Source data
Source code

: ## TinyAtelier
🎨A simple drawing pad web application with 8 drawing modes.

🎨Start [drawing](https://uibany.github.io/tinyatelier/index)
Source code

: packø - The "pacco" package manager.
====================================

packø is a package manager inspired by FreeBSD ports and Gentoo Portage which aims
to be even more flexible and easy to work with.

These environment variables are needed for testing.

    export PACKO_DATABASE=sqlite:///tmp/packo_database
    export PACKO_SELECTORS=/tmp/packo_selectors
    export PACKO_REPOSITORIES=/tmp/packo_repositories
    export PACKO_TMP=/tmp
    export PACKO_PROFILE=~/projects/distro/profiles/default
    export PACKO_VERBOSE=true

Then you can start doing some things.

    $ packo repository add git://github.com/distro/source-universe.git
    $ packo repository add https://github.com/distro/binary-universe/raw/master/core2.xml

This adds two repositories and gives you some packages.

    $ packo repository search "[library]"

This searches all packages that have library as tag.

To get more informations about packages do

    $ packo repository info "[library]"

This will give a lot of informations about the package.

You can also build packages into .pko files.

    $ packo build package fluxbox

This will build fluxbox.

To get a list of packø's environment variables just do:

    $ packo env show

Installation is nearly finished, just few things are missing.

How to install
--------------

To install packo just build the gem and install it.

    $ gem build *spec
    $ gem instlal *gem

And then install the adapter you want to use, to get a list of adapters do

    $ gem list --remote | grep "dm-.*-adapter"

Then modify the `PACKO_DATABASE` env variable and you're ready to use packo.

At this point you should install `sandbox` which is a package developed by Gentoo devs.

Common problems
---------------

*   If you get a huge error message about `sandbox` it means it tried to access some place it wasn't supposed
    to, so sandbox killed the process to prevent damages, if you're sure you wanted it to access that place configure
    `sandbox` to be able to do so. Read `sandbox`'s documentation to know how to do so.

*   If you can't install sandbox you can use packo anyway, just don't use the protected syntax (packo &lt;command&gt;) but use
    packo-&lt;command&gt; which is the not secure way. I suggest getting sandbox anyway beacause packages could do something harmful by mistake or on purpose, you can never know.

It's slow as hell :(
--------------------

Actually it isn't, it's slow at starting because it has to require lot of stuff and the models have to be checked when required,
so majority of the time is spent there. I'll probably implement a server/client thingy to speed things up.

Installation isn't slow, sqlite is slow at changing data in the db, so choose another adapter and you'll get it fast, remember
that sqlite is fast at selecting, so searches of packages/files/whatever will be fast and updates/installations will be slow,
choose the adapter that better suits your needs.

Exercise prompt —
Switch every "fluxbox" in the material to "openbox". Give all of it back with nothing else changed.

Exercise output —
Source code

: ## TinyAtelier
🎨A simple drawing pad web application with 8 drawing modes.

🎨Start [drawing](https://uibany.github.io/tinyatelier/index)
Source code

: packø - The "pacco" package manager.
====================================

packø is a package manager inspired by FreeBSD ports and Gentoo Portage which aims
to be even more flexible and easy to work with.

These environment variables are needed for testing.

    export PACKO_DATABASE=sqlite:///tmp/packo_database
    export PACKO_SELECTORS=/tmp/packo_selectors
    export PACKO_REPOSITORIES=/tmp/packo_repositories
    export PACKO_TMP=/tmp
    export PACKO_PROFILE=~/projects/distro/profiles/default
    export PACKO_VERBOSE=true

Then you can start doing some things.

    $ packo repository add git://github.com/distro/source-universe.git
    $ packo repository add https://github.com/distro/binary-universe/raw/master/core2.xml

This adds two repositories and gives you some packages.

    $ packo repository search "[library]"

This searches all packages that have library as tag.

To get more informations about packages do

    $ packo repository info "[library]"

This will give a lot of informations about the package.

You can also build packages into .pko files.

    $ packo build package openbox

This will build openbox.

To get a list of packø's environment variables just do:

    $ packo env show

Installation is nearly finished, just few things are missing.

How to install
--------------

To install packo just build the gem and install it.

    $ gem build *spec
    $ gem instlal *gem

And then install the adapter you want to use, to get a list of adapters do

    $ gem list --remote | grep "dm-.*-adapter"

Then modify the `PACKO_DATABASE` env variable and you're ready to use packo.

At this point you should install `sandbox` which is a package developed by Gentoo devs.

Common problems
---------------

*   If you get a huge error message about `sandbox` it means it tried to access some place it wasn't supposed
    to, so sandbox killed the process to prevent damages, if you're sure you wanted it to access that place configure
    `sandbox` to be able to do so. Read `sandbox`'s documentation to know how to do so.

*   If you can't install sandbox you can use packo anyway, just don't use the protected syntax (packo &lt;command&gt;) but use
    packo-&lt;command&gt; which is the not secure way. I suggest getting sandbox anyway beacause packages could do something harmful by mistake or on purpose, you can never know.

It's slow as hell :(
--------------------

Actually it isn't, it's slow at starting because it has to require lot of stuff and the models have to be checked when required,
so majority of the time is spent there. I'll probably implement a server/client thingy to speed things up.

Installation isn't slow, sqlite is slow at changing data in the db, so choose another adapter and you'll get it fast, remember
that sqlite is fast at selecting, so searches of packages/files/whatever will be fast and updates/installations will be slow,
choose the adapter that better suits your needs.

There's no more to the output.